▶ _Text block_:
◇ ◇ ◇

Editorial: Special Issue on Boolean functions and their applications

Many problems in the domains of cryptography, coding theory, sequence theory and circuit theory can be formulated in terms of Boolean functions. The connections between these domains and Boolean functions, and between these domains through Boolean functions, are numerous. The present special issue of the Journal “Cryptography and Communications” is devoted to them.

A first example of such connection is with substitution boxes (S-boxes) and their nonlinearity and differential uniformity (including the notion of APNness). These notions come from cryptography, but also play an important role in sequence theory and are closely related to important issues in coding theory. The papers “On APN functions L1(x3) + L2(x9) with linear L1 and L2” by Irene Villa, “On an algorithm generating 2-to-1 APN functions and its applications to the Big APN problem“, by Valeriya Idrisova and “Cellular Automata Based S-boxes“ by Luca Mariot, Stjepan Picek, Alberto Leporati and Domagoj Jakobovic deal with the generation of vectorial functions having such good features.

A second example is with the notions of nonlinearity of Boolean functions and of bent functions, whose definitions come from cryptography as well, but are also connected to coding theory through Kerdock codes and to (bent) sequences. The papers “On the nonlinearity of Boolean functions with restricted input” by Sihem Mesnager, Zhengchun Zhou and Cunsheng Ding and “New classes of p-ary bent functions” by Bimal Mandal, Pantelimon Stănică and Sugata Gangopadhyay study further these notions, with additional constraints and extended to other characteristics.

The circuit complexity plays an important role in all applicative domains of Boolean functions. The papers “The Multiplicative Complexity of 6-variable Boolean Functions” by Çağdaş Çalik, Meltem Sönmez Turan and René Peralta, and “Small Low-Depth Circuits for Cryptographic Applications” by Joan Boyar, Magnus Gausdal Find and René Peralta study these circuit issues with a cryptographic viewpoint.

◇ ◇ ◇

▶ _Data lines_:
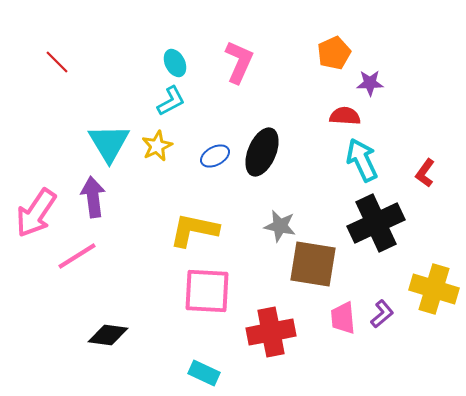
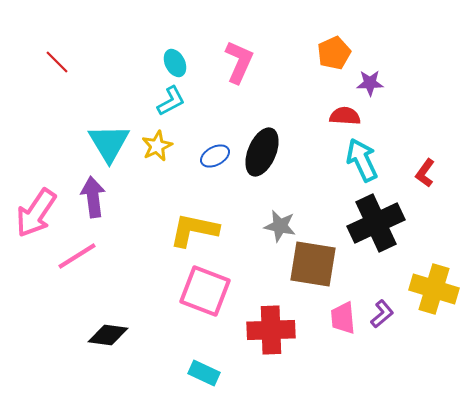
pink square: moved 2 px left; rotated 18 degrees clockwise
red cross: moved 2 px up; rotated 9 degrees clockwise
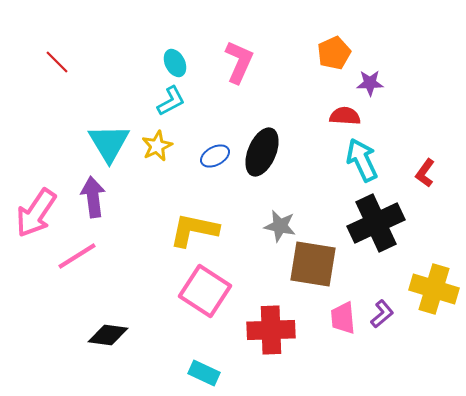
pink square: rotated 12 degrees clockwise
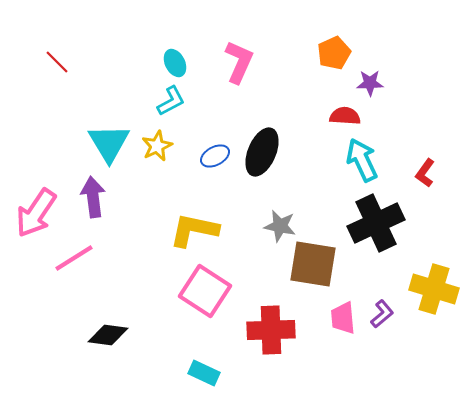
pink line: moved 3 px left, 2 px down
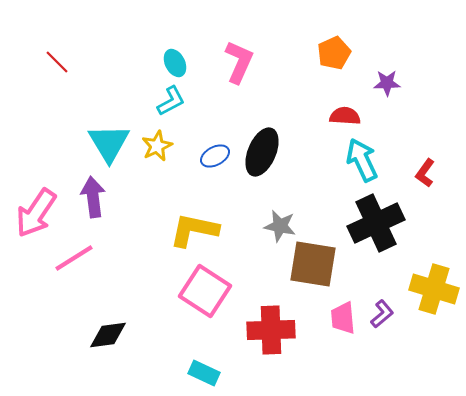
purple star: moved 17 px right
black diamond: rotated 15 degrees counterclockwise
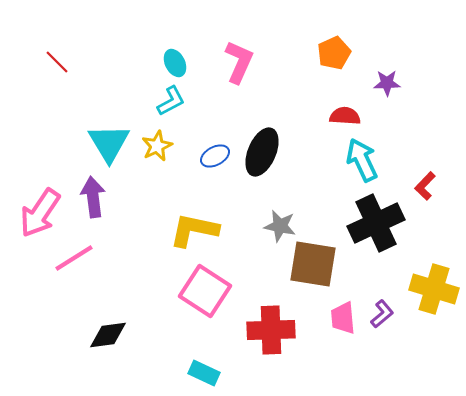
red L-shape: moved 13 px down; rotated 8 degrees clockwise
pink arrow: moved 4 px right
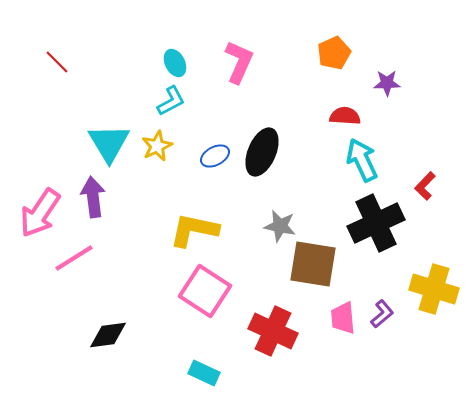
red cross: moved 2 px right, 1 px down; rotated 27 degrees clockwise
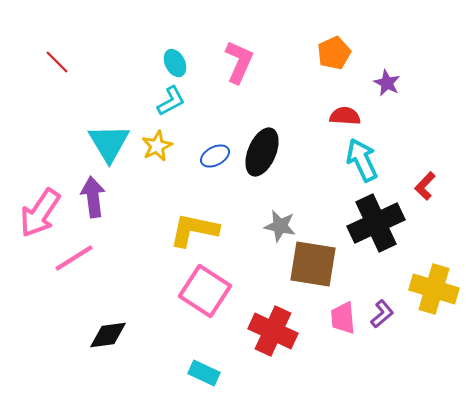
purple star: rotated 28 degrees clockwise
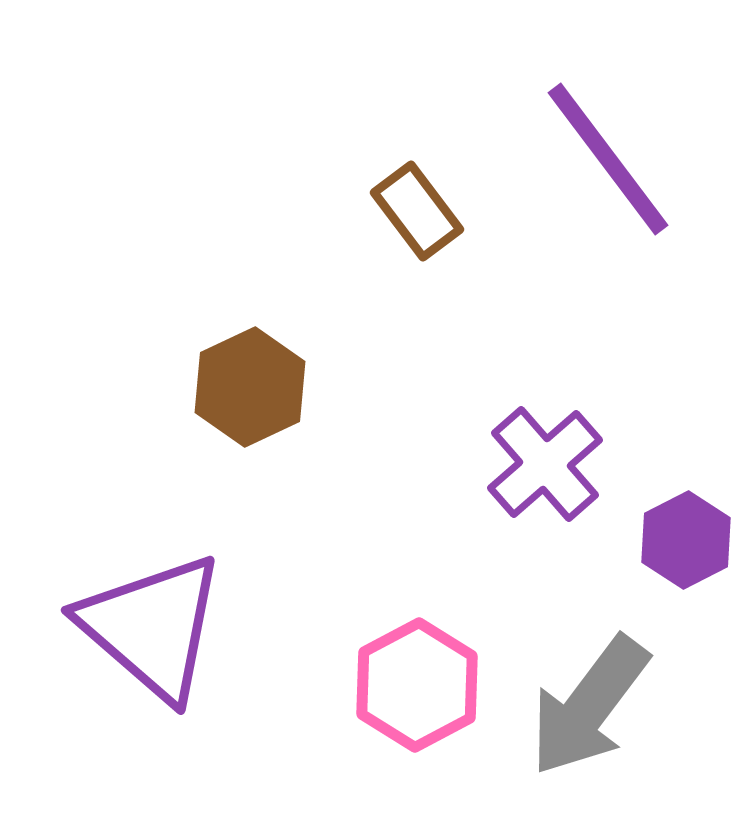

◇ ◇ ◇

▶ _Complete the following_:
• A. Rewrite the paragraph of the editorial beginning "The circuit complexity plays" more briefly, keeping its main facts.
• B. Pick up the editorial on Boolean functions after its final paragraph and write what comes next.

▶ _Answers to each task_:
• A. Circuit complexity matters in every area where Boolean functions are applied. Two papers study these circuit issues from a cryptographic angle: "The Multiplicative Complexity of 6-variable Boolean Functions" by Çağdaş Çalik, Meltem Sönmez Turan and René Peralta, and "Small Low-Depth Circuits for Cryptographic Applications" by Joan Boyar, Magnus Gausdal Find and René Peralta.

• B.
Permutation polynomials are important for generating S-boxes, bent functions through the Maiorana-McFarland construction and APN functions. The paper “New permutation trinomials from Niho exponents over finite fields with even characteristic” by Nian Li and Tor Helleseth revisit in the framework of such bijections over finite fields a structure introduced by Niho in sequence theory which has also played an important role in another construction of bent functions.

In June 2017, we invited leading specialists from ten different countries all over the world in Sosltrand Hotel, Os, Norway.Footnote 1 Contributed papers were also presented. All speakers have been invited to submit a paper (on the subject of their talk or on another subject connected to Boolean functions). All received submissions were thoroughly reviewed and eight papers have been accepted after revision among the eleven submitted.

We thank all the authors of these papers for their nice contributions, and also the large number of reviewers whose careful reading of the papers have ensured the high standard of this special issue.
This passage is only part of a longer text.